* [TEXTO PROPORCIONADO]:
········

DONDE LA CIUDAD CAMBIA SU NOMBRE
En 1957 Francisco Candel escribió un libro esclarecedor: “Donde la ciudad cambia su nombre”, al que seguirían otros similares, sobresaliendo “Els altres catalans”, de 1964. En ellos nos muestra con claridad asombrosa, sencilla y directa, lo que era la emigración de aquellos años, que llenó de andaluces, castellanos, extremeños, murcianos… los barrios periféricos de las grandes ciudades industriales.
Eran tiempos difíciles y situaciones dramáticas para la mayoría, asentados en chabolas, barracas, monobloques sin dotaciones urbanísticas para una población de origen rural empleada en los puestos más sufridos de la industria y los servicios. Estigmatizados en su mayoría como “turcos” en Alemania, “charnegos” en Cataluña, “maquetos” en el País Vasco. Regularizados unos; clandestinos otra parte, incluso dentro de nuestro propio país, al perseguir y expulsar a aquellos que no acreditaran vivienda y contrato de trabajo en los años cincuenta. Y fueron saliendo hacia adelante con mucho sacrificio y dificultades de adaptación a la nueva cultura suburbana.

········

* [DATOS DE ORIGEN]:
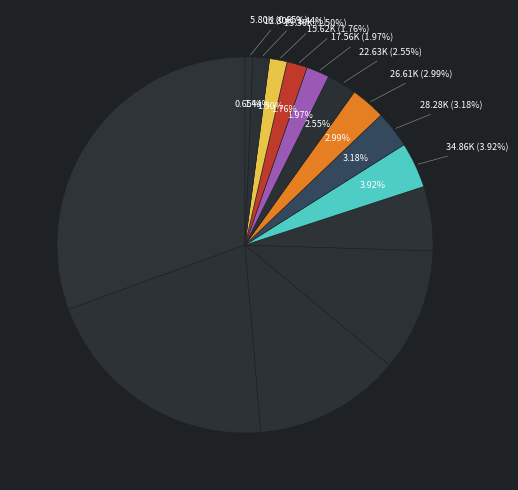

True or false: Grace accounts for 10% of the total.

False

········

Transcribe sin cambios, por favor, el fragmento del texto sobre la emigración que va desde "Eran tiempos difíciles" hasta "nueva cultura suburbana.".

Eran tiempos difíciles y situaciones dramáticas para la mayoría, asentados en chabolas, barracas, monobloques sin dotaciones urbanísticas para una población de origen rural empleada en los puestos más sufridos de la industria y los servicios. Estigmatizados en su mayoría como “turcos” en Alemania, “charnegos” en Cataluña, “maquetos” en el País Vasco. Regularizados unos; clandestinos otra parte, incluso dentro de nuestro propio país, al perseguir y expulsar a aquellos que no acreditaran vivienda y contrato de trabajo en los años cincuenta. Y fueron saliendo hacia adelante con mucho sacrificio y dificultades de adaptación a la nueva cultura suburbana.